The definition I have seen for an almost complex structure is the following
$$J:TM\to TM$$ which is linear fibre by fibre, such that $J^2 = -\text{Id}$, and such that $\pi(J(X_x)) = x$ where $\pi$ is the projection of $TM$ on $M$.
I see that this implies a map $$\tilde{J}:\mathfrak{X}(M)\to\mathfrak{X}(M)$$ such that $(\tilde{J})^2 = -\text{Id}$ and given by $\tilde{J}(X)(x) = J(X_x)$
My question is:
Given a linear map $\tilde{J}:\mathfrak{X}(M)\to\mathfrak{X}(M)$ such that $(\tilde{J})^2 = -\text{Id}$, can we reconstruct an almost complex structure on $M$?
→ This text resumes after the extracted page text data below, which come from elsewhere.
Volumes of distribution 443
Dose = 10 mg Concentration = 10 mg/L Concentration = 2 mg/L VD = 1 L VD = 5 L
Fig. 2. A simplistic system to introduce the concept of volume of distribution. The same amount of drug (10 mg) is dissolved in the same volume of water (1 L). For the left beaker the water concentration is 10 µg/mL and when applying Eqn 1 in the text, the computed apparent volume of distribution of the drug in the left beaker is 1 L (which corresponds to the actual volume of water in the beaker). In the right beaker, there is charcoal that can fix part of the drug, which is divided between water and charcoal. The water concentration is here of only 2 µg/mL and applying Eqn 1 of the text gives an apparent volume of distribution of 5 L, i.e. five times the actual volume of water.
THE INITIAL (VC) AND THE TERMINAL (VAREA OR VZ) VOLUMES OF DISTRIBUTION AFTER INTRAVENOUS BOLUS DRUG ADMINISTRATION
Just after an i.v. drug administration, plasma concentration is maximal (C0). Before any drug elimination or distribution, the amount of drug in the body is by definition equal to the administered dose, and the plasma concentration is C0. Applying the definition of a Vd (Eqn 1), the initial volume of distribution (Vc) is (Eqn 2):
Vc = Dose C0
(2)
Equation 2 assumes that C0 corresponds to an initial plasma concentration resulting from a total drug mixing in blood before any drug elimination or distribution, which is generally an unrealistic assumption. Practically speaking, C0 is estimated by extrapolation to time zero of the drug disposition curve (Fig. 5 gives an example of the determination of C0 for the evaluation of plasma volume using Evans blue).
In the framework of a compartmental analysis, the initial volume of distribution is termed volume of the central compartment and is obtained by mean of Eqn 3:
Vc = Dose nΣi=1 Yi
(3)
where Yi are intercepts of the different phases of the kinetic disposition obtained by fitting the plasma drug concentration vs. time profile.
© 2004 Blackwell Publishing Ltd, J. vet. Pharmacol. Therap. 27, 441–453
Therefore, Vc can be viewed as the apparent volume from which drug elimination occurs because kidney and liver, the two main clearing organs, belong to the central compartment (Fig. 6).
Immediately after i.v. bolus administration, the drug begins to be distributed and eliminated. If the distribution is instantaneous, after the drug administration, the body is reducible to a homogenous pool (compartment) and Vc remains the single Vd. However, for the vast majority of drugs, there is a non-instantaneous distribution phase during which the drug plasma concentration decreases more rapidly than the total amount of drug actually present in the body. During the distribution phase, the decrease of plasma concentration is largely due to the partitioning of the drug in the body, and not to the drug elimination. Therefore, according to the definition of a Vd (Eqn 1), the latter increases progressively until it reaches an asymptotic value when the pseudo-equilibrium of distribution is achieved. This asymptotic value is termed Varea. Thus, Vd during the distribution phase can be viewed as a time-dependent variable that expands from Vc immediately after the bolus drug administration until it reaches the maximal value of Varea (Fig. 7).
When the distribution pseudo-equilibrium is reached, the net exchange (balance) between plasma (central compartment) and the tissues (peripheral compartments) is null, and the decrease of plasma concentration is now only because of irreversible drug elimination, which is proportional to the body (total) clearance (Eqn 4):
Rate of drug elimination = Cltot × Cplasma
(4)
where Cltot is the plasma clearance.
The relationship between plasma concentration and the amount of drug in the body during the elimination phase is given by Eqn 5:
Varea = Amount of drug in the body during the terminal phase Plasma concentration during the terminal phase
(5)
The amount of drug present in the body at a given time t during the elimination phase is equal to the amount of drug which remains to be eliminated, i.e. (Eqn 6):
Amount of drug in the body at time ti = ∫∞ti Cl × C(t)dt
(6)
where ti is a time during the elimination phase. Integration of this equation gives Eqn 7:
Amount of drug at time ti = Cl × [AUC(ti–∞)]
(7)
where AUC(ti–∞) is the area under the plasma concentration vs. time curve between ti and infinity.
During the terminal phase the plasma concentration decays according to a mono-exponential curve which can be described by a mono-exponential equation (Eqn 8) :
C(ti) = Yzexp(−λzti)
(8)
Let $V$ be an infinite-dimensional vector space. By the axiom of choice, there is a basis $\{v_i\}_{i\in I}$ for $V$. As $I$ is infinite, we can find $A, B \subset I$ with $A\cap B = \emptyset$, $A\cup B = I$, and $|A| = |B|$. Let $\sigma : A \to B$ be a bijection. Then we can define a linear map $\tilde{J} : V \to V$ by setting $\tilde{J}(v_a) = v_{\sigma(a)}$ and $\tilde{J}(v_b) = -v_{\sigma^{-1}(b)}$; note that $\tilde{J}^2 = -\operatorname{id}_V$.
Now note that $\mathfrak{X}(M)$ is an infinite-dimensional vector space if $\dim M > 0$. If we could construct a $J$ from $\tilde{J}$, we would see that every positive-dimensional manifold admits an almost complex structure which is absurd.